B.C. – Another Competence – Competence Analysis on a Stay Challenge – #902

In Touvongsa v. Lahouri, 2024 BCCA 405 (CanLII), the Court allowed an appeal of an order of the Supreme Court of British Columbia on the basis that the validity of the arbitration clause should be properly determined by the arbitrator by virtue of the principle of competence-competence and that none of the exceptions to this principle applied on the facts on the record. The chambers judge had found the arbitration clause unconscionable and thus inoperative. The Court made it clear that the competence-competence principle and also whether exceptions apply must be determined as a threshold question.

The arbitration clause – The case involved a personal injury action by Lahouri (the Respondent) against Touvongsa (the Appellant), who performed a non-invasive beauty treatment on Lahouri. A release, which Lahouri denied having signed, contained an arbitration agreement which read in its entirety:

“I hereby agree to arbitration of any malpractice claim”.

Without considering the principle of competence-competence or whether one of its exceptions applied, the chambers judge concluded that the arbitration agreement was inoperable on the bases that (i) it was difficult to find within the release and (ii) it was unconscionable, per Uber Technologies Inc. v. Heller2020 SCC 16 (Uber), based on factors such as inequality of bargaining power and contracts of adhesion.

The appeal – The Court of Appeal found that the chambers judge had erred in law by not considering the threshold issue of whether an arbitrator or the court should rule on the validity of the arbitration agreement. Section 23 of the British Columbia Arbitration Act enshrines the principle of competence-competence, whereby an arbitrator may rule on his or her own jurisdiction, including any question related to the validity of the arbitration agreement. The jurisdiction of the arbitrator to make this determination is displaced only in narrow, exceptional cases.

The Court applied the framework on competence-competence from Dell Computer Corp. v. Union des consommateurs, 2007 SCC 34 (Dell) and found that the matter must be referred to arbitration unless the arbitration agreement was “manifestly tainted by a defect rendering it invalid or inapplicable” (para. 75). This determination must be made on the face of the record.

In accordance with Uber, unconscionability requires both that the parties be in unequal bargaining positions and that the resulting arbitration agreement be improvident. The Court found that making such determinations in the present case required too detailed an examination of the record, given the presence of conflicting evidence on the circumstances relating to the signing of the release and other elements requiring greater consideration, such as the ability of Lahouri to afford arbitration.

The Court also considered another basis to determine the challenge to arbitral jurisdiction, based on the “brick wall” framework set out in Uber, which considers factors that might foreclose entirely the possibility of an arbitrator making the determination. Examples include the financial costs associated with the arbitration or the necessity of travel which may create a “brick wall” that could prevent Lahouri from pursuing her claim by way of arbitration. The Court of Appeal found that no such factors existed in this case based on the record before it.

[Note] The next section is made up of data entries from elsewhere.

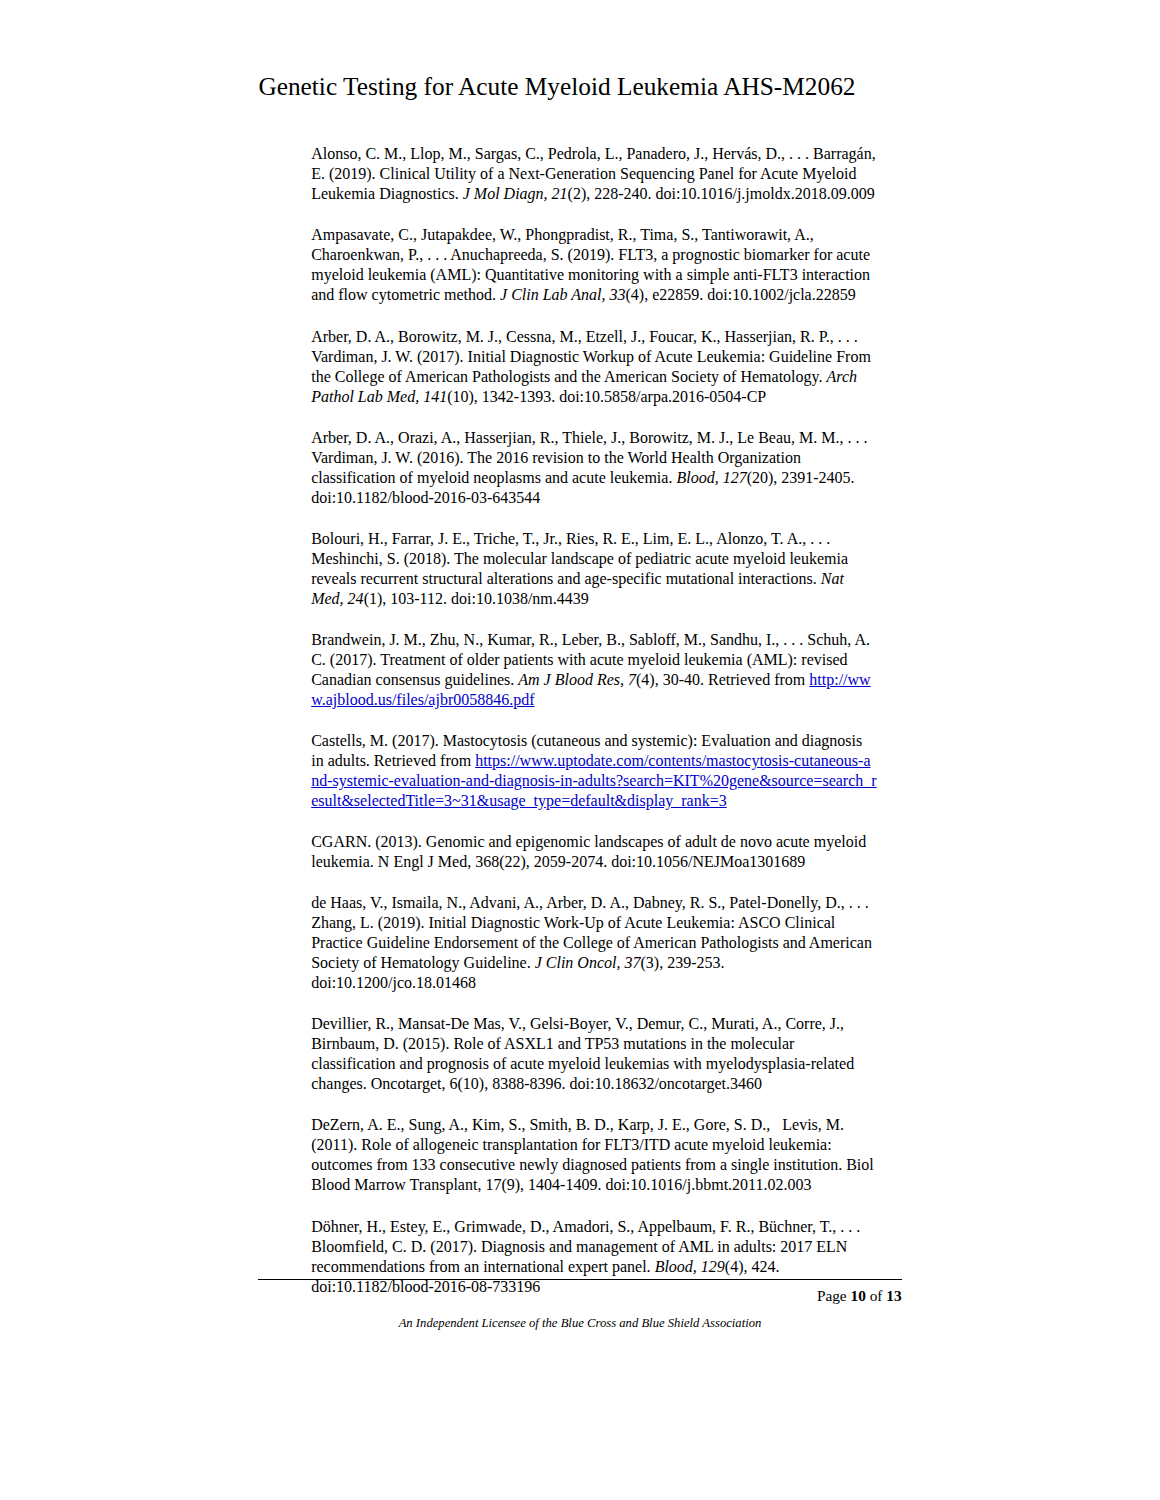Genetic Testing for Acute Myeloid Leukemia AHS-M2062
Alonso, C. M., Llop, M., Sargas, C., Pedrola, L., Panadero, J., Hervás, D., . . . Barragán, E. (2019). Clinical Utility of a Next-Generation Sequencing Panel for Acute Myeloid Leukemia Diagnostics. J Mol Diagn, 21(2), 228-240. doi:10.1016/j.jmoldx.2018.09.009
Ampasavate, C., Jutapakdee, W., Phongpradist, R., Tima, S., Tantiworawit, A., Charoenkwan, P., . . . Anuchapreeda, S. (2019). FLT3, a prognostic biomarker for acute myeloid leukemia (AML): Quantitative monitoring with a simple anti-FLT3 interaction and flow cytometric method. J Clin Lab Anal, 33(4), e22859. doi:10.1002/jcla.22859
Arber, D. A., Borowitz, M. J., Cessna, M., Etzell, J., Foucar, K., Hasserjian, R. P., . . . Vardiman, J. W. (2017). Initial Diagnostic Workup of Acute Leukemia: Guideline From the College of American Pathologists and the American Society of Hematology. Arch Pathol Lab Med, 141(10), 1342-1393. doi:10.5858/arpa.2016-0504-CP
Arber, D. A., Orazi, A., Hasserjian, R., Thiele, J., Borowitz, M. J., Le Beau, M. M., . . . Vardiman, J. W. (2016). The 2016 revision to the World Health Organization classification of myeloid neoplasms and acute leukemia. Blood, 127(20), 2391-2405. doi:10.1182/blood-2016-03-643544
Bolouri, H., Farrar, J. E., Triche, T., Jr., Ries, R. E., Lim, E. L., Alonzo, T. A., . . . Meshinchi, S. (2018). The molecular landscape of pediatric acute myeloid leukemia reveals recurrent structural alterations and age-specific mutational interactions. Nat Med, 24(1), 103-112. doi:10.1038/nm.4439
Brandwein, J. M., Zhu, N., Kumar, R., Leber, B., Sabloff, M., Sandhu, I., . . . Schuh, A. C. (2017). Treatment of older patients with acute myeloid leukemia (AML): revised Canadian consensus guidelines. Am J Blood Res, 7(4), 30-40. Retrieved from http://www.ajblood.us/files/ajbr0058846.pdf
Castells, M. (2017). Mastocytosis (cutaneous and systemic): Evaluation and diagnosis in adults. Retrieved from https://www.uptodate.com/contents/mastocytosis-cutaneous-and-systemic-evaluation-and-diagnosis-in-adults?search=KIT%20gene&source=search_result&selectedTitle=3~31&usage_type=default&display_rank=3
CGARN. (2013). Genomic and epigenomic landscapes of adult de novo acute myeloid leukemia. N Engl J Med, 368(22), 2059-2074. doi:10.1056/NEJMoa1301689
de Haas, V., Ismaila, N., Advani, A., Arber, D. A., Dabney, R. S., Patel-Donelly, D., . . . Zhang, L. (2019). Initial Diagnostic Work-Up of Acute Leukemia: ASCO Clinical Practice Guideline Endorsement of the College of American Pathologists and American Society of Hematology Guideline. J Clin Oncol, 37(3), 239-253. doi:10.1200/jco.18.01468
Devillier, R., Mansat-De Mas, V., Gelsi-Boyer, V., Demur, C., Murati, A., Corre, J., Birnbaum, D. (2015). Role of ASXL1 and TP53 mutations in the molecular classification and prognosis of acute myeloid leukemias with myelodysplasia-related changes. Oncotarget, 6(10), 8388-8396. doi:10.18632/oncotarget.3460
DeZern, A. E., Sung, A., Kim, S., Smith, B. D., Karp, J. E., Gore, S. D., Levis, M. (2011). Role of allogeneic transplantation for FLT3/ITD acute myeloid leukemia: outcomes from 133 consecutive newly diagnosed patients from a single institution. Biol Blood Marrow Transplant, 17(9), 1404-1409. doi:10.1016/j.bbmt.2011.02.003
Döhner, H., Estey, E., Grimwade, D., Amadori, S., Appelbaum, F. R., Büchner, T., . . . Bloomfield, C. D. (2017). Diagnosis and management of AML in adults: 2017 ELN recommendations from an international expert panel. Blood, 129(4), 424. doi:10.1182/blood-2016-08-733196
Page 10 of 13
An Independent Licensee of the Blue Cross and Blue Shield Association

The appeal was therefore allowed and the order of the chambers judge dismissing the stay application was set aside.

Contributor’s notes

This case reaffirms the established case law that the principle of competence-competence is to be displaced only in “abnormal or unusual circumstances” (para. 20). In cases involving mixed questions of fact and law, the arbitrator must determine his or her own jurisdiction, unless the relevant factual questions require only a superficial consideration of the documentary evidence in the record. Determining the unconscionability of an arbitration clause absent a clear imbalance generally goes beyond a superficial consideration of the record.

It is the latest case in a series of recent appeal-level cases that have considered the “brick wall” exception to competence-competence set out in Uber with different results, including:

Both cases were discussed in greater detail by Julie Hopkins in Arbitration Matters : B.C. – Court finds pre-condition to competence-competence – #895

Touvongsa v. Lahouri, like Lochan before it, confirms that courts must first consider the competence-competence principle and whether exceptions apply as a threshold question, before determining whether arbitration agreements are void, inoperative or incapable of being performed.

The Court of Appeal in Touvongsa v. Lahouri referred to Spark for the principle that “whether a brick wall exists may include the financial costs associated with arbitrating the jurisdictional challenge, as well as other practical impediments, such as the necessity of travel”. In other words, evidence must be adduced on impediments or “bricks” forming the “brick wall”. In this case, no such evidence was adduced on these points.